Les deux premiers jours, travail à la table, pendant que les régisseurs installent la salle. J’essaie d’entendre ce que le texte raconte. Au deuxième jour, les acteurs commencent à parler ensemble. Déjà ils ne décryptent plus le texte mais dialoguent, prudents dans les premiers échanges.
Comment définir le sentiment qui nous envahit après deux jours de travail à la table ?
Que le texte nous échappe, que plus nous grattons ce qu’il énonce, plus il nous apparaît que c’est dans le sous texte, et même dans les silences qu’il faut écouter et savoir entendre.
Des histoires futiles, des personnages egocentriques et destructeurs… Et pourtant, quelque chose déjà glisse. Nous sommes tous d’accord, la nature du décalage qui émerge derrière des paroles parfois banales relève aussi bien du fantastique de Lynch que de l’immense nostalgie de Tchékhov.

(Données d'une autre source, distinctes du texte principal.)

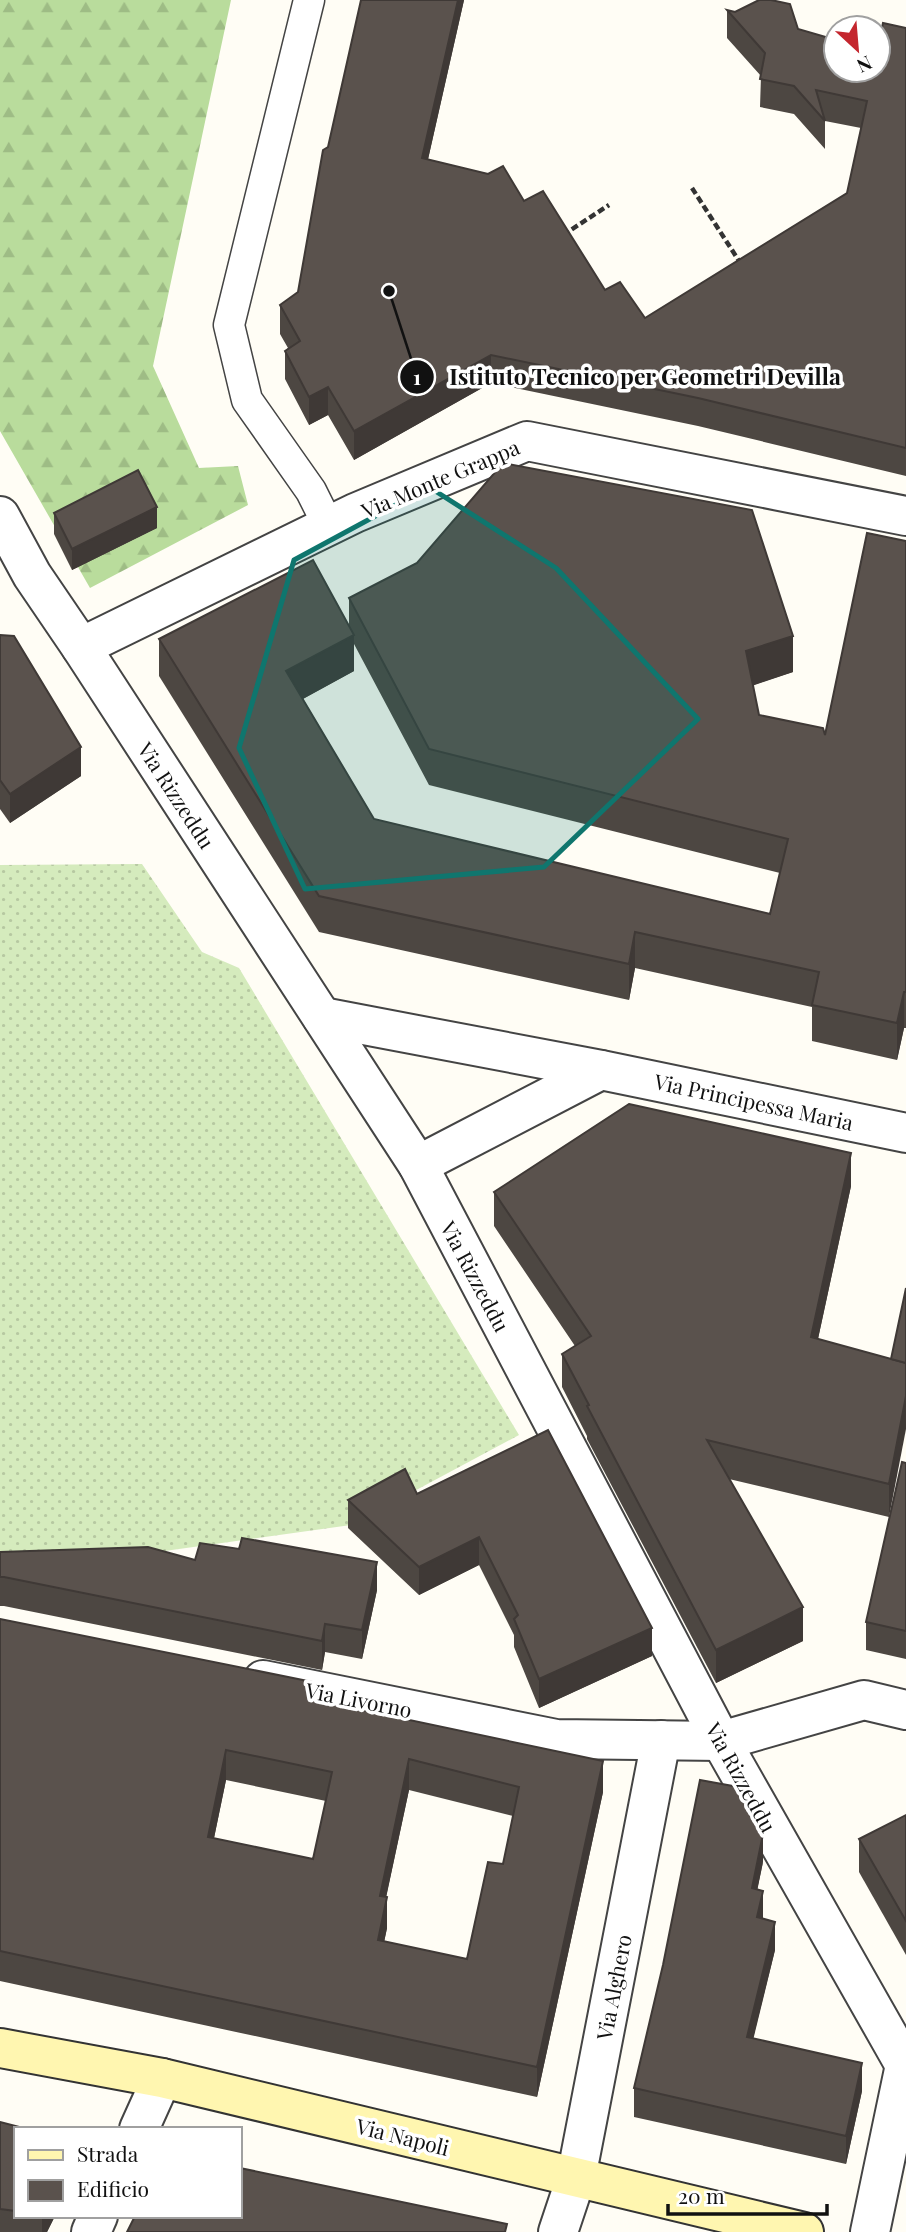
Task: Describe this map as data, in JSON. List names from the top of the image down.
{
  "streets": {
    "main road": ["Via Napoli"],
    "street": [
      "Via Monte Grappa",
      "Via Rizzeddu",
      "Via Principessa Maria",
      "Via Livorno",
      "Via Alghero"
    ]
  },
  "crossings": [
    ["Via Monte Grappa", "Via Rizzeddu"],
    ["Via Rizzeddu", "Via Principessa Maria"],
    ["Via Rizzeddu", "Via Livorno"],
    ["Via Livorno", "Via Alghero"],
    ["Via Alghero", "Via Napoli"]
  ],
  "places": ["Istituto Tecnico per Geometri Devilla"],
  "legend": ["Strada", "Edificio"],
  "scale_bar": "20 m",
  "north": "bottom right"
}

Je dis aux comédiens qu’il faut faire émerger l’amour. Que nous sommes dans un magnifique mélo. Ils dressent l’oreille. Mélo ? Le mot semble créer du sens.

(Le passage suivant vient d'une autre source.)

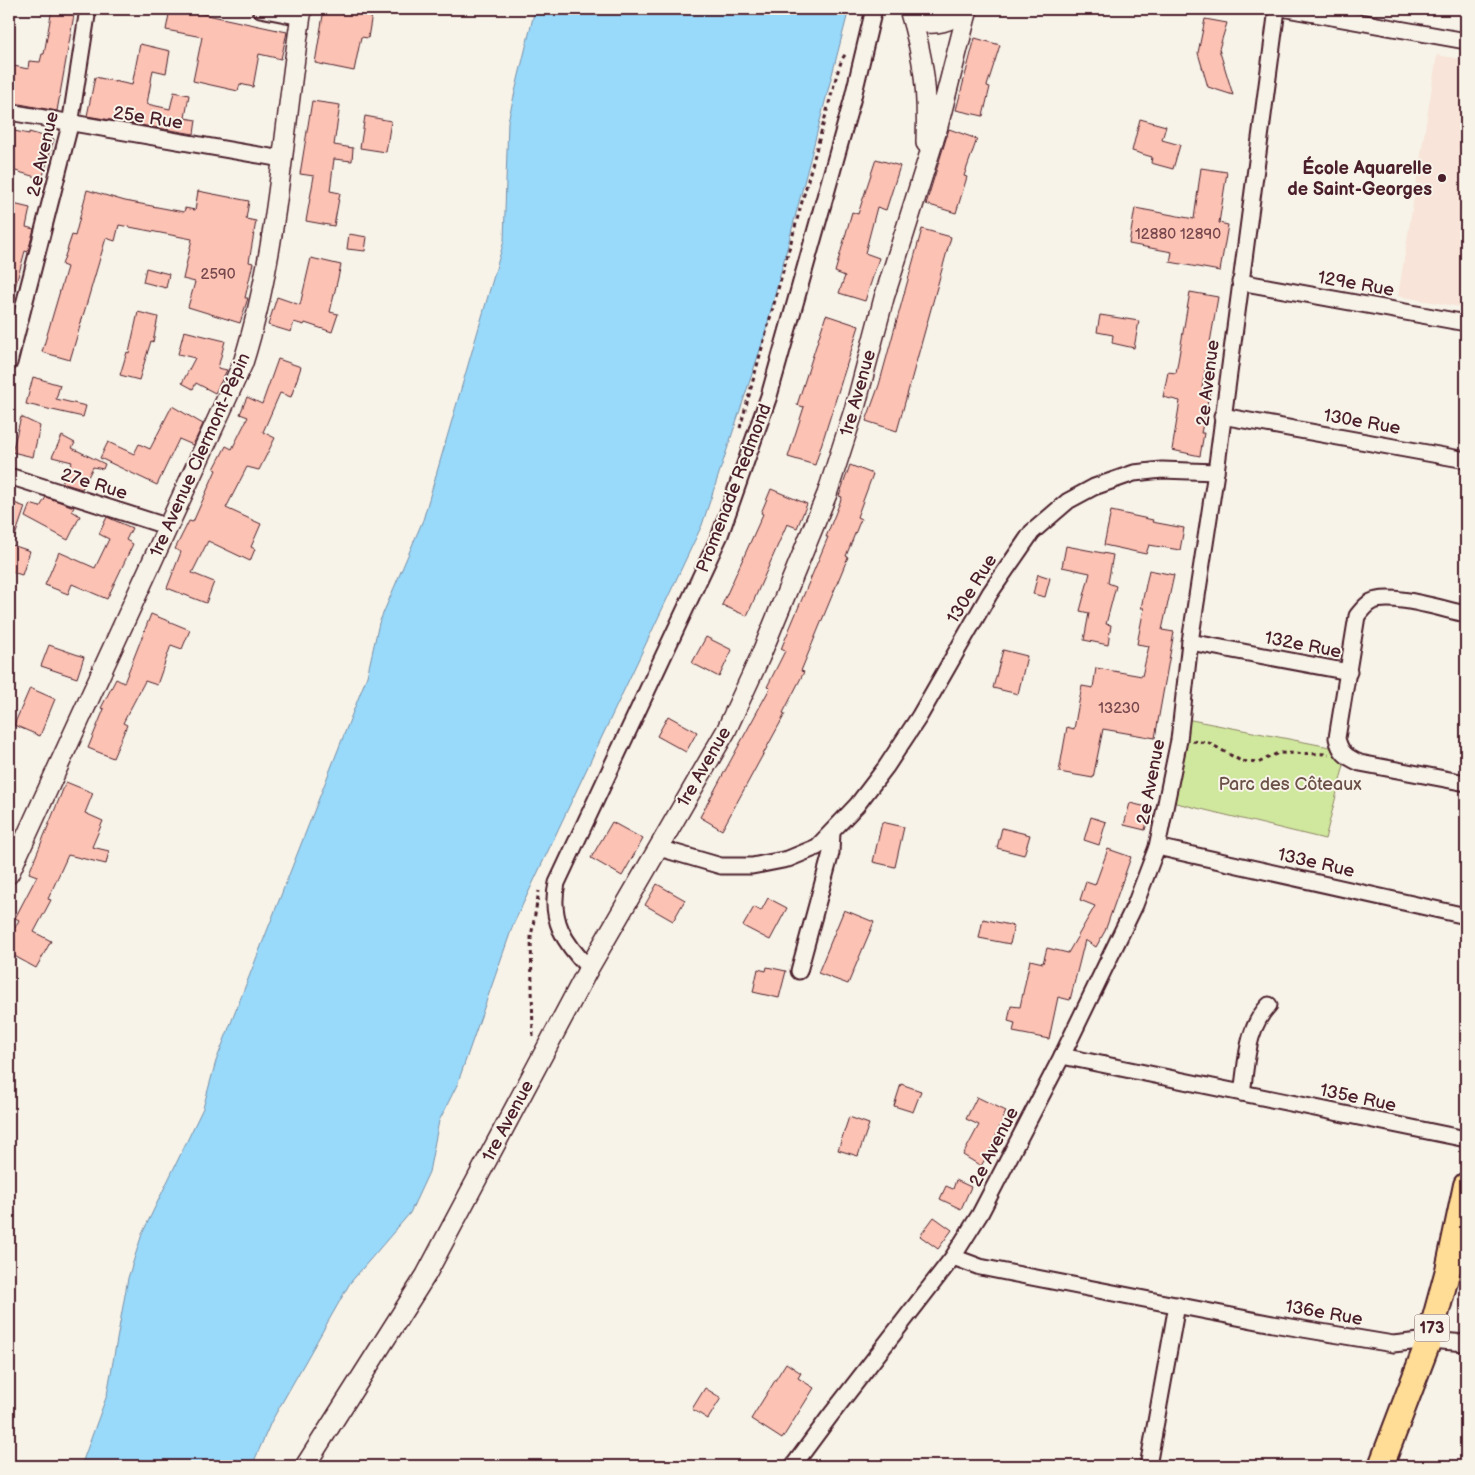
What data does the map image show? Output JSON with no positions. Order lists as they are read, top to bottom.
{
  "streets": {
    "main road": ["173"],
    "street": [
      "25e Rue",
      "2e Avenue",
      "129e Rue",
      "1re Avenue",
      "130e Rue",
      "1re Avenue Clermont-Pépin",
      "27e Rue",
      "Promenade Redmond",
      "132e Rue",
      "133e Rue",
      "135e Rue",
      "136e Rue"
    ]
  },
  "crossings": [
    ["25e Rue", "2e Avenue"],
    ["25e Rue", "1re Avenue Clermont-Pépin"],
    ["2e Avenue", "129e Rue"],
    ["2e Avenue", "130e Rue"],
    ["2e Avenue", "132e Rue"],
    ["2e Avenue", "133e Rue"],
    ["2e Avenue", "135e Rue"],
    ["2e Avenue", "136e Rue"],
    ["1re Avenue", "130e Rue"],
    ["1re Avenue", "Promenade Redmond"],
    ["1re Avenue Clermont-Pépin", "27e Rue"],
    ["136e Rue", "173"]
  ],
  "parks": ["Parc des Côteaux"],
  "places": ["École Aquarelle de Saint-Georges"],
  "house_numbers": ["12880 12890", "2590", "13230"]
}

J’aime que la distribution ne ressemble pas aux corps que Christophe suggère dans son texte. Cela m’emmène ailleurs, m’aide à m’approprier la pièce. Les comédiens comprennent vite que l’érotisme va traverser les échanges, approche des corps, toucher, dérobade, mise en scène de l’échec de l’amour.
Mercredi 7 janvier. Nous allons passer au plateau.

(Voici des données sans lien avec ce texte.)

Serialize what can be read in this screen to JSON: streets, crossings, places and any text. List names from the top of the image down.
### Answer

Mais en fin de matinée, on m’annonce la fusillade à Charlie Hebdo. Je ne réalise pas. Je monte dans la salle, m’enferme dans ma boîte noire, travaille avec l’équipe.
A 18h30, nous nous retrouvons sur la place Kléber en hommage aux morts. Ensuite, nous allons voir TG Stan au Maillon. Je ne réalise toujours pas.
Ce n’est que le soir, tard, quand je retrouve l’appartement, que la nouvelle grimpe jusqu’à mon cerveau. Mais même là, je ne peux y croire. Je me plonge dans Internet, circule de lien en lien, comme si j’espérais un soudain démenti au massacre. Mais non, ils sont bien morts, tous, tous ces dessinateurs qui ont secoué ma jeunesse et m’ont ouvert d’autres possibles. Eux et les autres.
Je suis hagarde quand j’arrive jeudi au théâtre. Ma joie s’est envolée, il reste une sale tristesse et un poids si lourd que j’ai du mal à me tenir droite. La peur aussi. Peur de cette imbécillité crasse, de la violence, du non-sens. Non, plus que jamais il faut créer, travailler, travailler
TRAVAILLER
pour fabriquer une autre mémoire que celle du meurtre et de la destruction.
Alors, nous nous y remettons. Et nous avançons. A une vitesse étonnante. Même moi, je suis surprise. Je suis portée par le désir des comédiens. Ils ne s’arrêtent pas, ils sont là, prêts à recommencer, recommencer encore. Ils assistent au travail quand ils ne sont pas directement dans la scène. Ils ont tout de suite intégré ma proposition de poser le hors-champ sur le plateau, ont compris que ce hors-champ était essentiel. Mieux, ils l’ont compris instinctivement, m’ont épargné les discussions inutiles. Ils essaient. Ça marche ou ça ne marche pas, on s’en aperçoit immédiatement. L’objet pose déjà sa logique. Nous l’avions constaté en décembre quand nous avions travaillé la scéno avec Heidi, Aurélie, Julie et Sébastien. Heidi m’a fait une excellente proposition où j’ai tout de suite senti que le plateau allait proposer un espace décalé, ce qui me convient. Du coup, on a pu nettoyer ensemble les petits bouts de décor inutiles, trop réalistes. Il reste cet espace qui intègre le champ et les hors champs, avec les grandes fenêtres au fond qui ouvrent sur l’imaginaire et la fiction.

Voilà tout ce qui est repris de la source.